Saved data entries

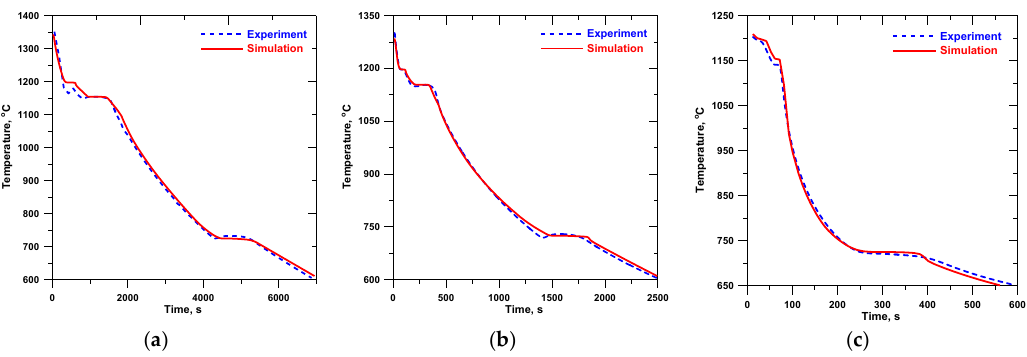
Figure 7. Simulated and experimental cooling curves (central thermocouple) for alloy B: ( a ) insulation, ( b ) sand, and ( c ) chill.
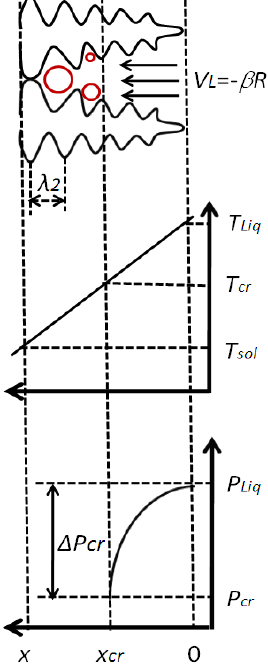
Figure 1. The schematic of mushy zone solidifying. Reproduced from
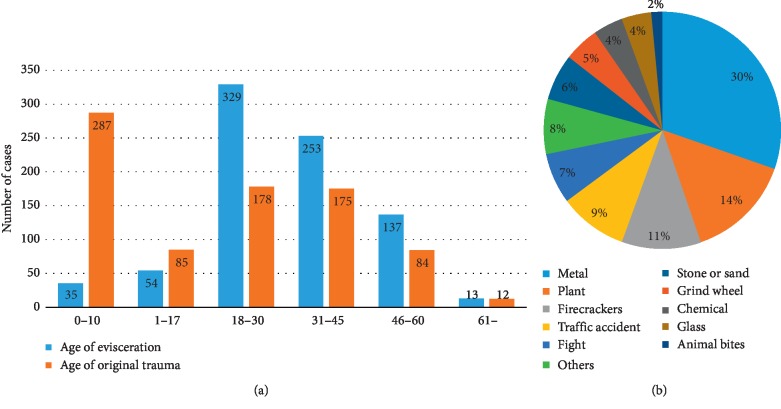
Analysis of the age distribution of the study population and of objects that caused their injury. (a) Most patients underwent evisceration when they were aged between 18 and 30 years, followed by the 31 to 45 years age-group; 89% of the patients who underwent evisceration were adults. However, when considering the age of the patient at the time of the original ocular trauma, most patients were under ten years old (35%), followed by 18–30 and 31–45 years old. (b) The materials of the objects that caused ocular trauma were mostly metal (25%), followed by wood materials (12%). Individual items that caused trauma included fireworks (11%) and grinding wheel (5%).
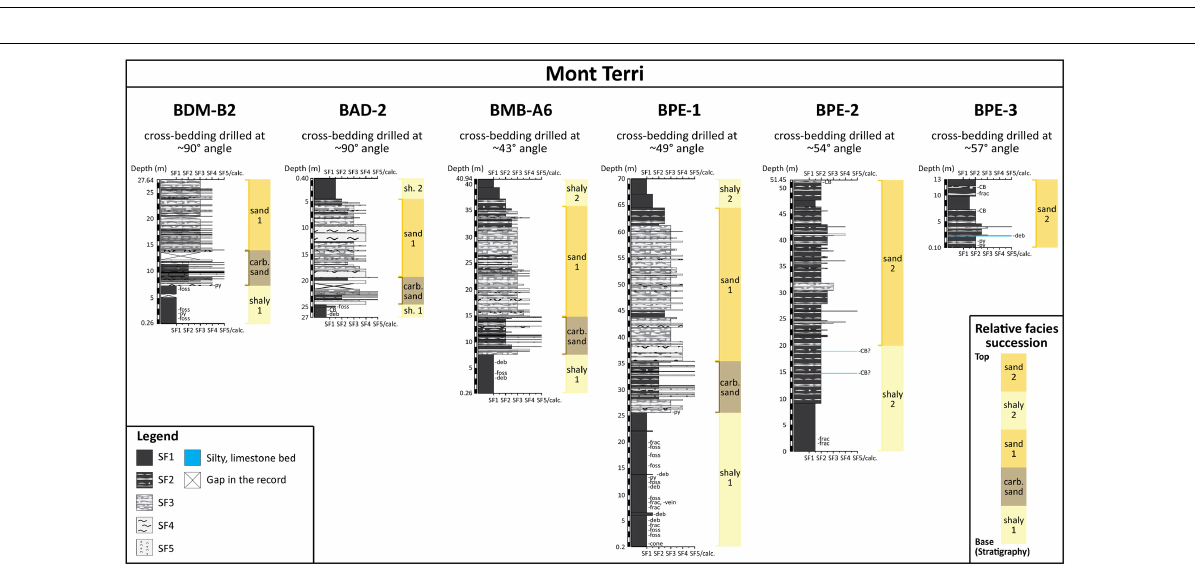
Frontiers in Earth Science |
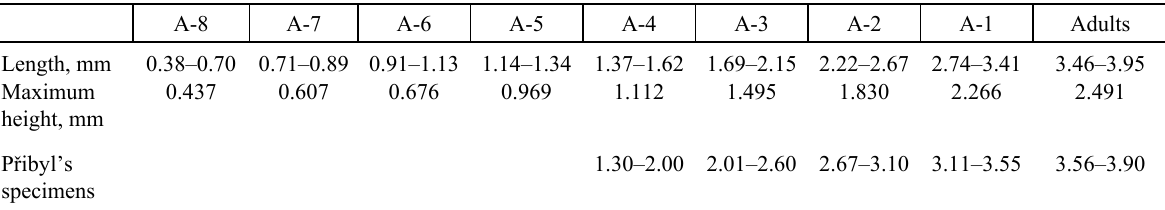
Table 2. Instars of Conchoprimitia osekensis (P ř ibyl, 1979) and their size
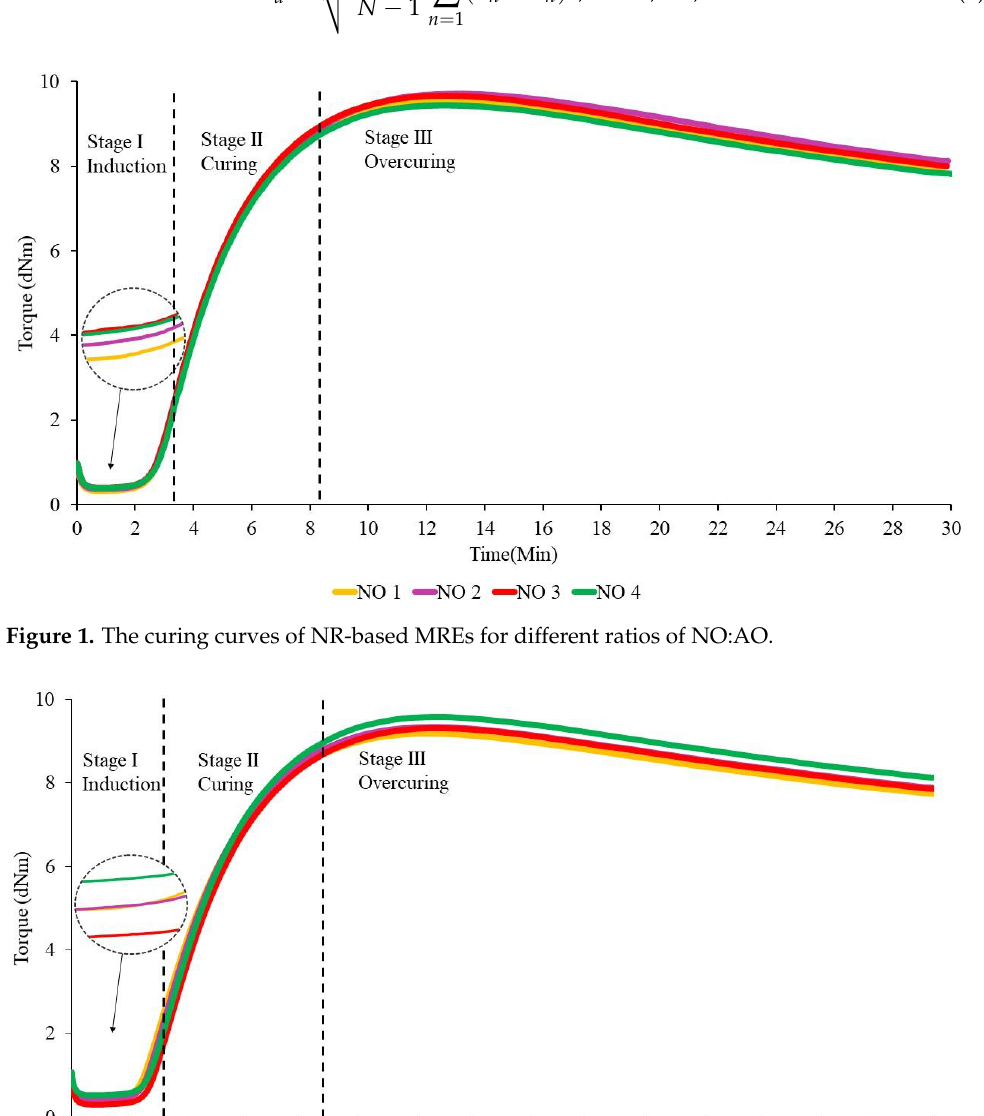
Figure 3. The curing curves of NR-based MREs for different ratios of PO:AO. The values of scorch time (t s1 ), cure time (t 90 ), minimum torque (M L ), maximum torque (M H ), and torque value difference (ΔM) that were obtained from curing curves of different ratios of PBOs are summarized in Table 4 Table 5 Table 6. The moving 𝑆 𝑑 for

Task details »
Your answer should hold only the lines from the line with "Table 2. Instars" through the closing line of the records, restated exactly and free of pictures.

Task solution »
Table 2. Instars of Conchoprimitia osekensis (P ř ibyl, 1979) and their size
Figure 3. The curing curves of NR-based MREs for different ratios of PO:AO. The values of scorch time (t s1 ), cure time (t 90 ), minimum torque (M L ), maximum torque (M H ), and torque value difference (ΔM) that were obtained from curing curves of different ratios of PBOs are summarized in Table 4 Table 5 Table 6. The moving 𝑆 𝑑 for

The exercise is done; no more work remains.